Mulhall's comments on further sections are frequently illuminating, and imaginatively extend the discussion.  Thus his remarks on the private diarist in #258, who is trying to set up a private definition for a name referring to a sensation, are helpful; he is right in pointing out that the section is not self-contained but requires #257 and #260 to make clear the point being made here -- that naming has a place in language as a whole and cannot be severed from it.  On the other hand, Mulhall's concern with Cavell sometimes leads to discussions not helpful for those chiefly wanting insight into Wittgenstein, for example on whether Cavell accords these passages resolute or substantial treatment.  And sometimes Mulhall's remarks seem quite idiosyncratic -- as when he finds in Cavell's meditations on Emerson's 'Self-Reliance' the expression of "a wish for the connection between my claims of knowledge [i.e. those of Emerson's private diarist whose thoughts Cavell is expressing] and the objects upon which the claims are to fall to occur without my intervention, apart from my agreements"(109).  Even if Cavell is right about Emerson's essay, it is not clear how this kind of psychological speculation furthers our understanding of a philosophical problem.

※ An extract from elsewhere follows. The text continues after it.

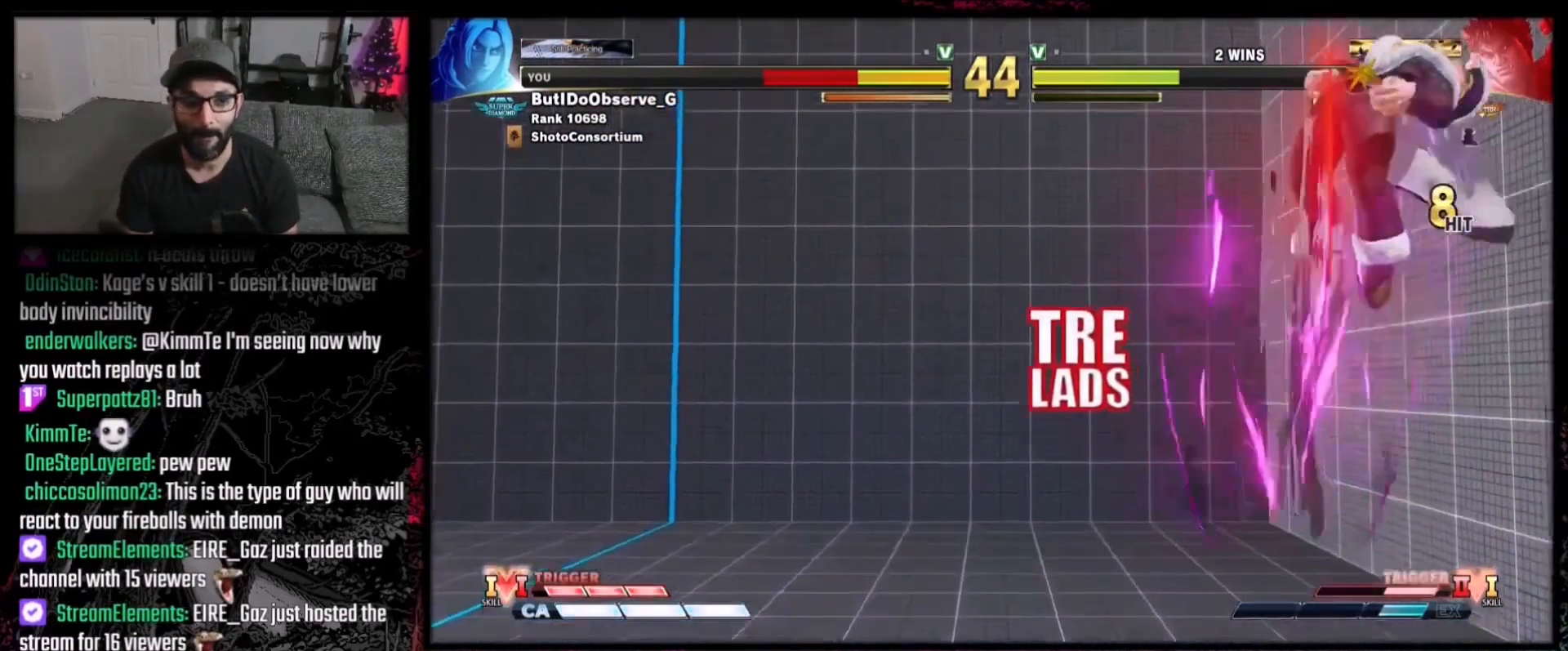
{"buttons": ["DPAD_DOWN"], "events": [[67, "A", "down"], [100, "DPAD_DOWN", "down"], [100, "X", "down"], [134, "B", "down"], [167, "A", "up"], [167, "X", "up"], [200, "DPAD_DOWN", "up"], [267, "B", "up"], [267, "DPAD_DOWN", "down"], [267, "R2", "down"], [334, "DPAD_DOWN", "up"], [334, "R2", "up"], [401, "DPAD_DOWN", "down"]]}
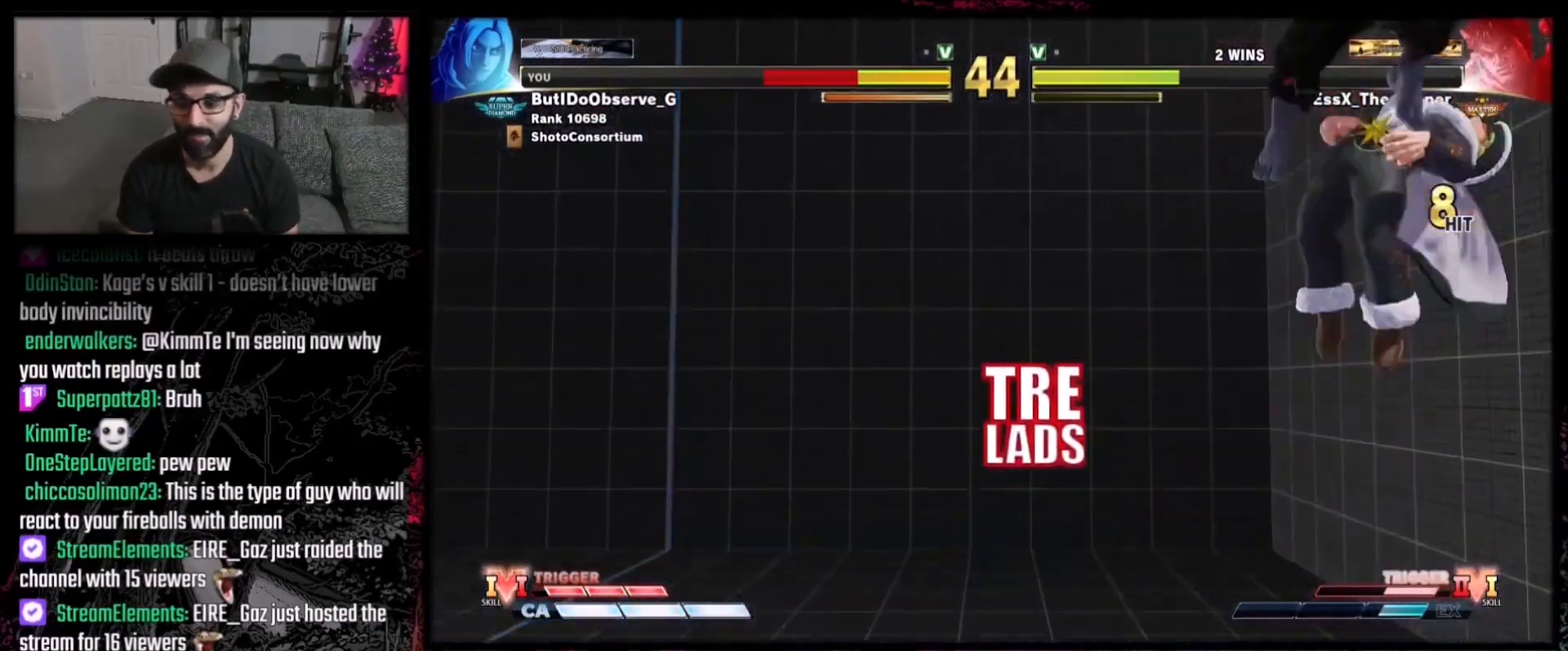
{"buttons": [], "events": [[167, "DPAD_DOWN", "up"], [200, "A", "down"], [200, "DPAD_DOWN", "down"], [200, "X", "down"], [300, "A", "up"], [300, "B", "down"], [300, "DPAD_DOWN", "up"], [300, "X", "up"], [300, "Y", "down"], [333, "R1", "down"], [333, "Y", "up"], [400, "B", "up"], [400, "DPAD_DOWN", "down"], [400, "R1", "up"], [467, "DPAD_DOWN", "up"]]}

Mulhall's comments on #268 begin a series of intriguing discussions that bring to a head the issue of the sense in which in these sections Wittgenstein is giving a relatively clear-cut argument against the possibility of a private language.  Mulhall points out that as Wittgenstein allows the private linguist to develop his case, we see this linguist "repeatedly inclined to displace words from their familiar public context into a personal one which lacks their familiar accompaniments"(117).  These secondary uses are meaningful only against a background of public discourse, with all its familiar practices and assumptions.  This point carries over into Mulhall's last chapter, on the beetle-in-the-box fantasy of #293.  One way of reading Wittgenstein's remarks is to take them as presenting a transcendental argument, suggests Mulhall: the distinction between successful and unsuccessful reference can be drawn only in the public realm, since only there can the presence or absence of the object named be checked by others.  A condition for a term's being a genuine name is, therefore, access to the public realm (133-4).  This argument rules out the possibility of a private language, as it points out that the private language conception cuts out everything counting as public expressions of sensations and so eliminates any basis for allowing the distinction of real from failed reference to be made.